• _Short exercise_
Copy every line of the rows below word for word, but leave out the pictures.

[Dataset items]
##########
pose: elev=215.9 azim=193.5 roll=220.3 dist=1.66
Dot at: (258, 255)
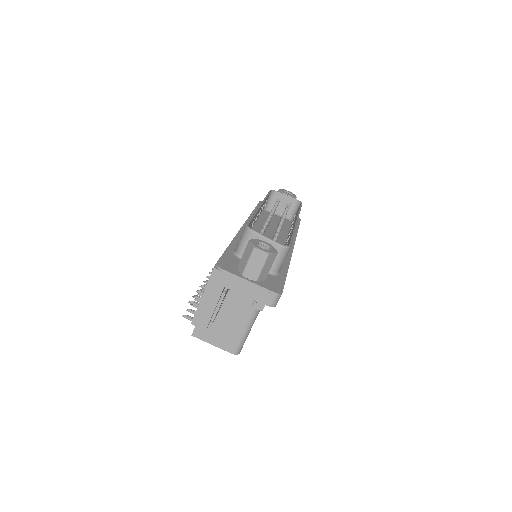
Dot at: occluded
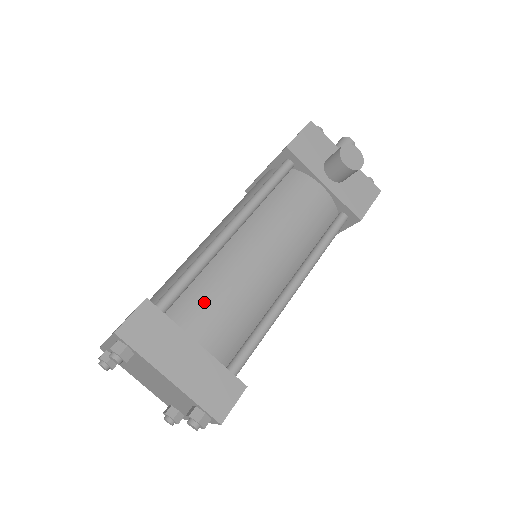
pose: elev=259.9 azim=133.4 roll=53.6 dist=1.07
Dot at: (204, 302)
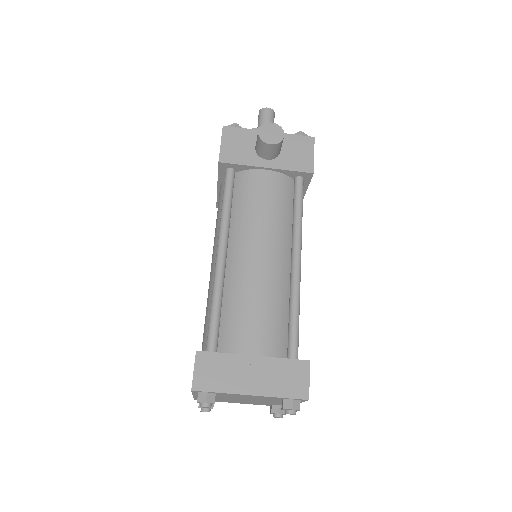
Dot at: (238, 323)
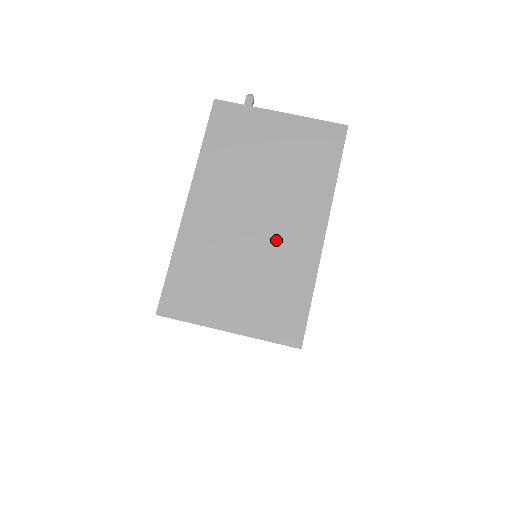
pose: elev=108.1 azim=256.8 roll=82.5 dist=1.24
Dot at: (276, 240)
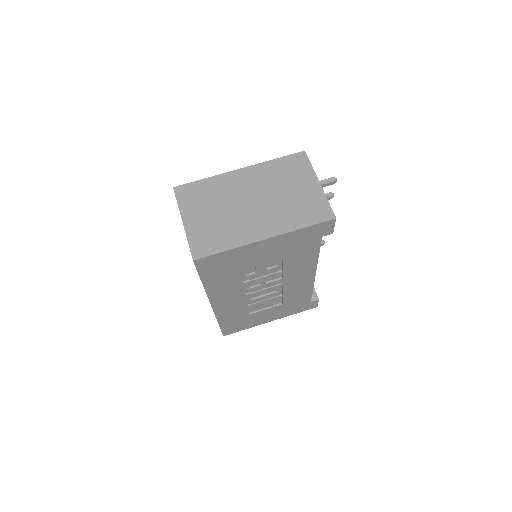
Dot at: (246, 218)
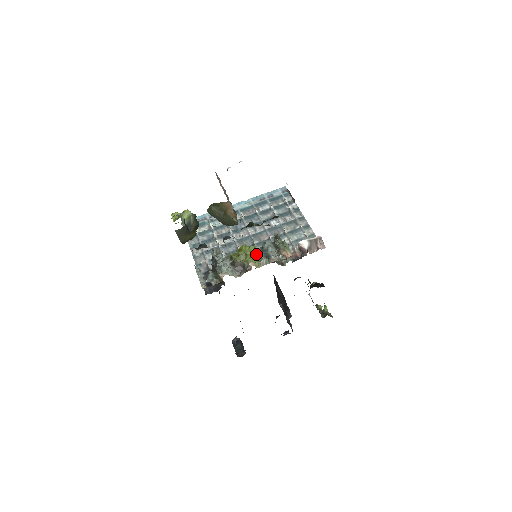
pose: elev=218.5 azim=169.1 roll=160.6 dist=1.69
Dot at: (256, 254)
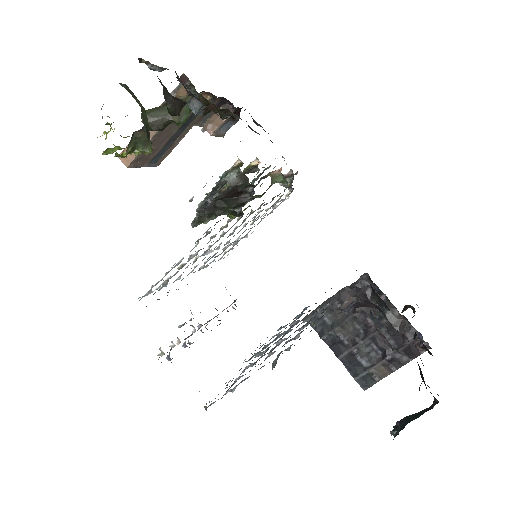
Dot at: occluded
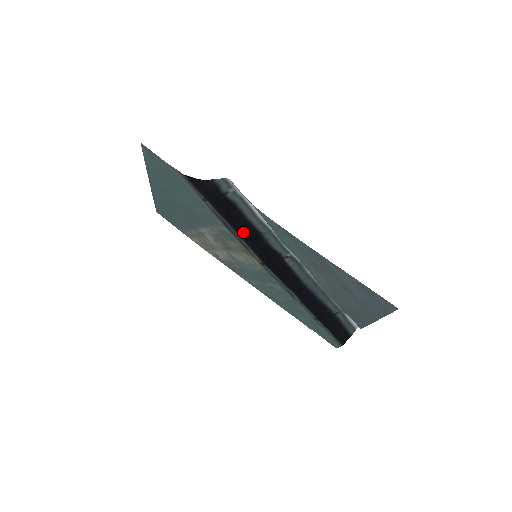
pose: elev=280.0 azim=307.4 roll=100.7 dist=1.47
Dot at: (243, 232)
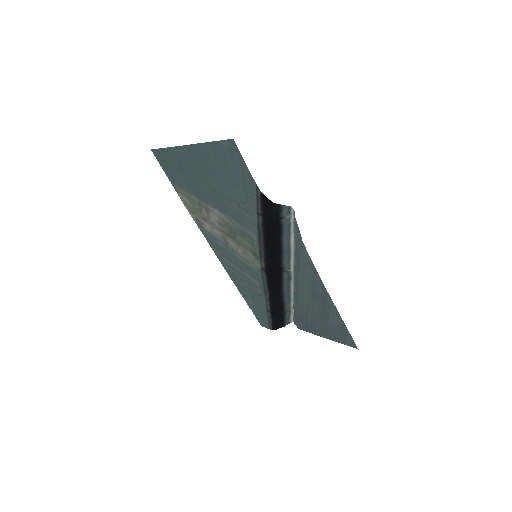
##########
• _Exercise output_
pose: elev=215.9 azim=193.5 roll=220.3 dist=1.66
Dot at: (258, 255)
Dot at: occluded
pose: elev=259.9 azim=133.4 roll=53.6 dist=1.07
Dot at: (204, 302)
Dot at: (238, 323)
pose: elev=108.1 azim=256.8 roll=82.5 dist=1.24
Dot at: (276, 240)
Dot at: (246, 218)
pose: elev=218.5 azim=169.1 roll=160.6 dist=1.69
Dot at: (256, 254)
Dot at: occluded
pose: elev=280.0 azim=307.4 roll=100.7 dist=1.47
Dot at: (243, 232)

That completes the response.